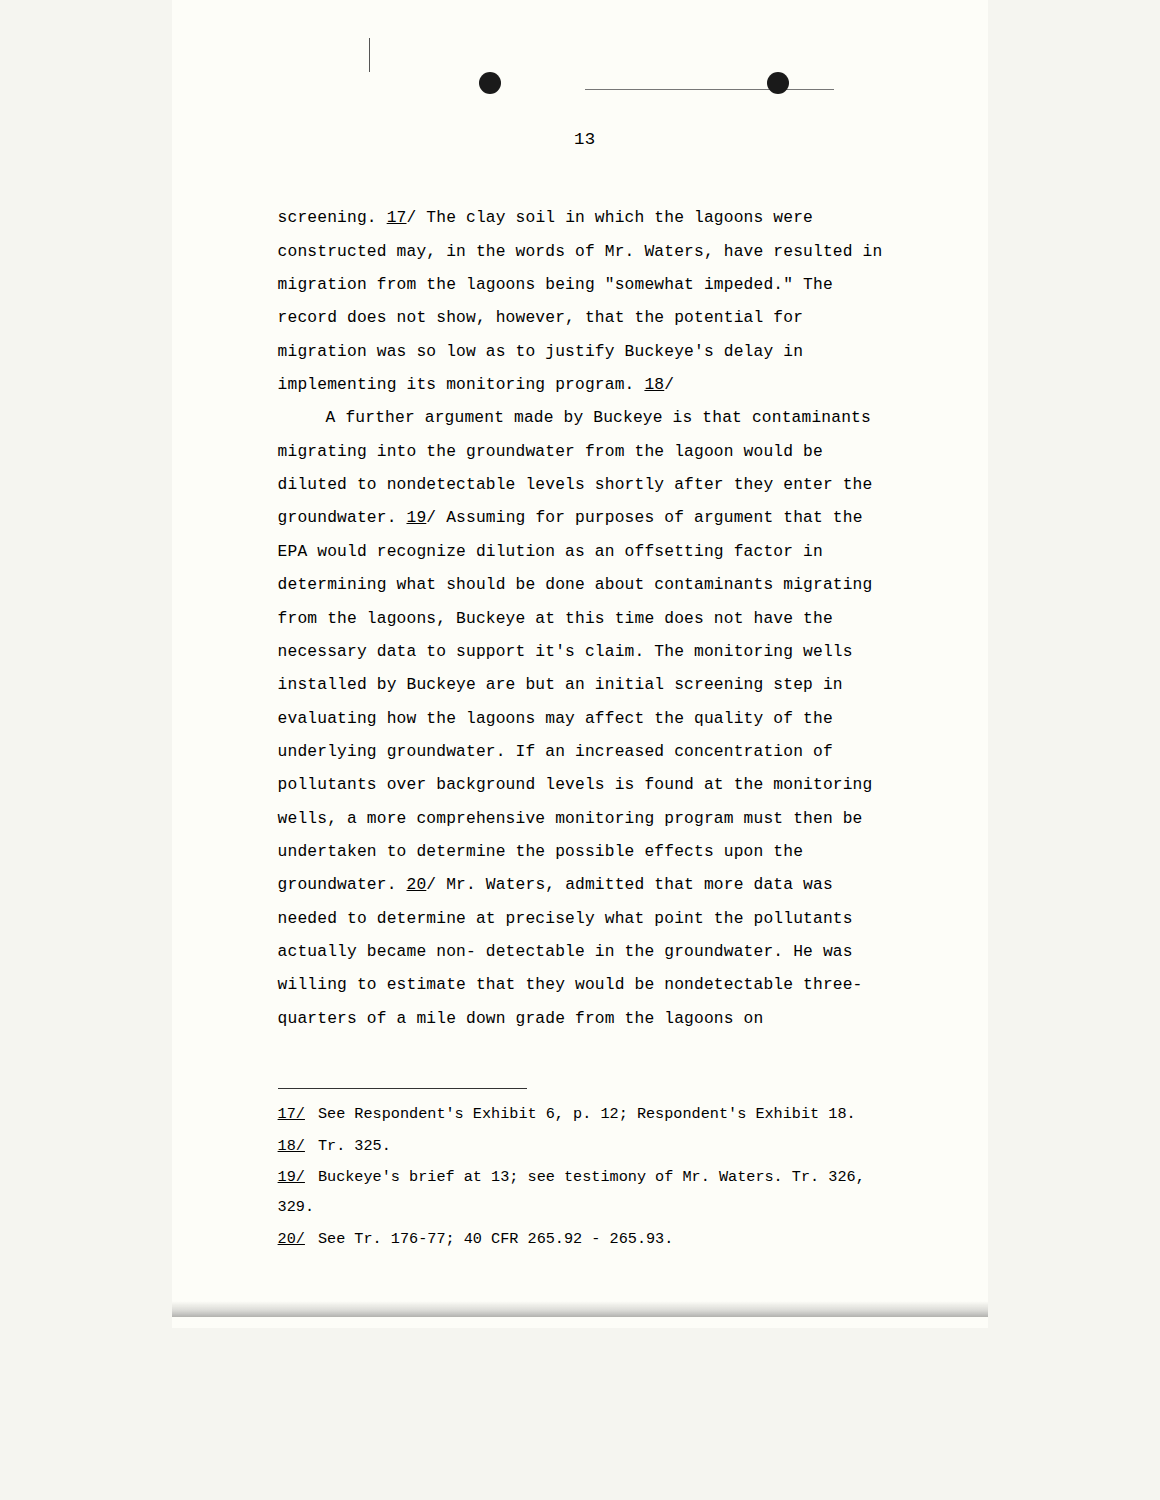13
screening. 17/ The clay soil in which the lagoons were constructed may, in the words of Mr. Waters, have resulted in migration from the lagoons being "somewhat impeded." The record does not show, however, that the potential for migration was so low as to justify Buckeye's delay in implementing its monitoring program. 18/
A further argument made by Buckeye is that contaminants migrating into the groundwater from the lagoon would be diluted to nondetectable levels shortly after they enter the groundwater. 19/ Assuming for purposes of argument that the EPA would recognize dilution as an offsetting factor in determining what should be done about contaminants migrating from the lagoons, Buckeye at this time does not have the necessary data to support it's claim. The monitoring wells installed by Buckeye are but an initial screening step in evaluating how the lagoons may affect the quality of the underlying groundwater. If an increased concentration of pollutants over background levels is found at the monitoring wells, a more comprehensive monitoring program must then be undertaken to determine the possible effects upon the groundwater. 20/ Mr. Waters, admitted that more data was needed to determine at precisely what point the pollutants actually became non- detectable in the groundwater. He was willing to estimate that they would be nondetectable three-quarters of a mile down grade from the lagoons on
17/See Respondent's Exhibit 6, p. 12; Respondent's Exhibit 18.
18/Tr. 325.
19/Buckeye's brief at 13; see testimony of Mr. Waters. Tr. 326, 329.
20/See Tr. 176-77; 40 CFR 265.92 - 265.93.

● **Task details**:
Which lines run from the one containing "19/Buckeye's brief at" to the end of the records? Transcribe exactly those, both ends included.

● **Response to the task**:
19/Buckeye's brief at 13; see testimony of Mr. Waters. Tr. 326, 329.
20/See Tr. 176-77; 40 CFR 265.92 - 265.93.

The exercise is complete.